That being said I did a test a while back and with Lighttpd, a 64MB Xen VPS (w/ 128MB swap) could handle serving a static HTML page to 400 users at the same time without any dropped connections.
For a simple blog/site you can use static site generator (ie: jekyll, hyde, blogofile, etc) + discuss for comments and you don't need to worry about security (except for the webserver and the vps itself)
Xen/KVM/VMware? or is OpenVZ
openvz, of course
i want to see if i would be able to run a mediawiki site with 1000 visitors a day, and maybe ~100 edits/day on 96mb guaranteed/196mb burst...i havent run a major operation ever, so i have no clue on how much is needed
"If I run Apache, MySQL, PHP, and MediaWiki, how many visitors can I handle at once?" With 96MB of RAM.... about 2, if you're lucky. I had a MediaWiki install on an Apache server with 512MB of RAM and it locked up with 20 simultaneous clients.
You'll need to start with nginx instead of Apache, and you'll need to set up Squid and APC, at the very least.
I guess it depends on the configuration?
@feartrich: Go for Nginx. If you don't know how to install it, you can use LEB script.
@KuJoe: With proper optimization it uses about 50 MB memory.
@iKocka That looks more like 34MB of RAM to me, impressive!
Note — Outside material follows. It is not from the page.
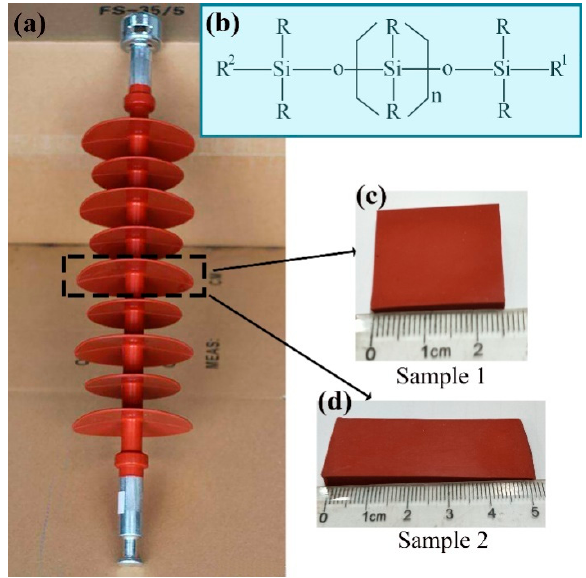
Figure 1. ( a ) Composite insulator; ( b ) silicone rubber molecular formula; ( c ) square sample; ( d ) rectangular sample.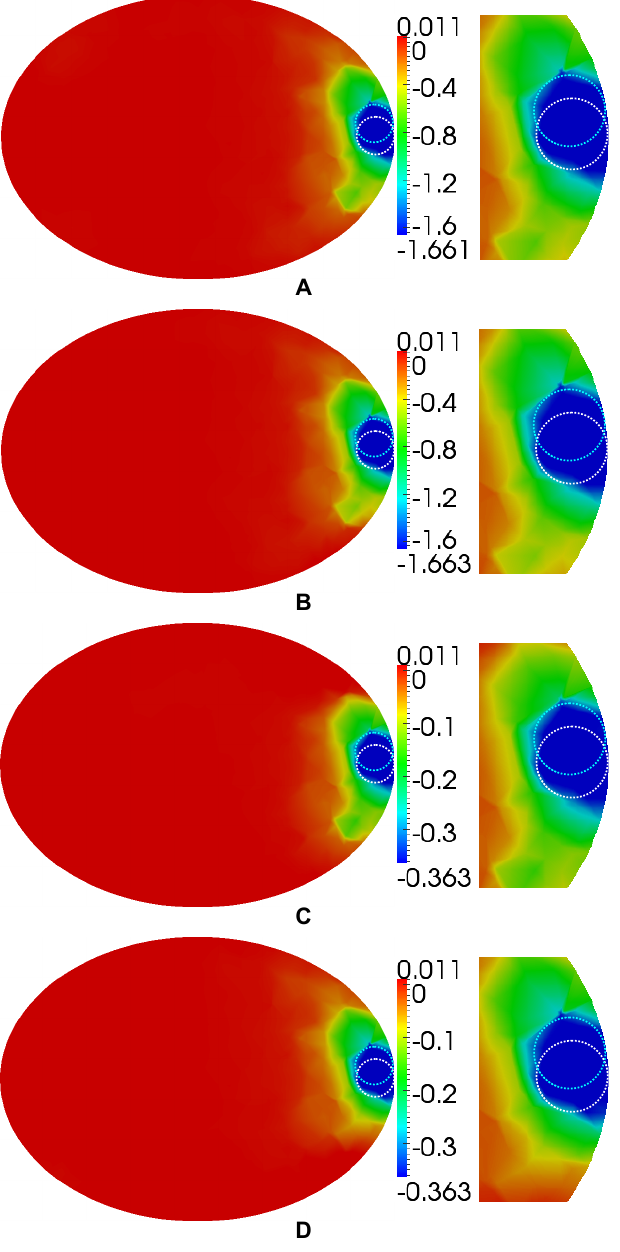
Fig. 6: Reconstructed images Im(Δ σ err ) of the rotated target medium in the error detection measurements . A: with an active marker at 500 kHz , B: with a passive marker at 500 kHz , C: with an active marker at 200 kHz , D: with a passive marker at 200 kHz . The dotted white and cyan circles mark the initial and final positions of the sphere before and after rotation, respectively.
On my xen 96MB vps I've got php running using 18 M of memory
Using my version of lowendscript with php-fpm.
Also ipv6 with 6to4.
I don't believe Mediawiki caches out of the box either. That's some thing you'll need t look at as well. Save you some processor and memory if you could do that.
@Keith: Once you will have MediaWiki installed and there will be few hundred visits per day, memory usage will increase.
@drmike: CloudFlare does job well with it's agressive caching.
I believe that's the completed files. the caching I was suggesting was of mySQL and you have to have the program do that.
@iKocka @drmike -- CloudFlare's "aggressive caching" is only setting the expiry date of static assets to far distant future to force the browsers not fetching those files again. I do not think it does any magic on dynamic files.
Even with static file aggressive caching, which you can easily do yourself as well, that increases very little workload to event based webservers like nginx or lighttpd.
I know with most of the caching that we do on the software platforms we use, static caching would only be half of what's needed. usually you can setup some sort of caching for MySQL calls and that helps a lot.
I might have said before -- caching and cache invalidation have lots of comp science behind it and is a difficult problem to solve. These days in order to scale, your applications pretty much need to be smart enough to know how to cache (HTML blocks, MySQL results, etc) and how to invalidate them when new updates come in. The would differ from app to app.
MySQL query cache (simple to turn on in
my.cnf
) is okay when you have mostly-read queries. However your result set cache gets invalidated as soon as any one of the table in your query gets updated. Even on a simple app like WordPress, it creates way too much cache misses.While caching is nice, wouldn't it be easier to just run a second LEB dedicated to MySQL?
I believe MediaWiki has built in caching for static pages. Though I doubt this would save on much RAM, especially for a large site.
http://www.mediawiki.org/wiki/Manual:File_cache
I wish could figure out how to use the quote function.
@KuJoe While caching is nice, wouldn't it be easier to just run a second LEB dedicated to MySQL?
I know with most of the CMS caching function that I see, you can get rid of upwards of 90% of the calls.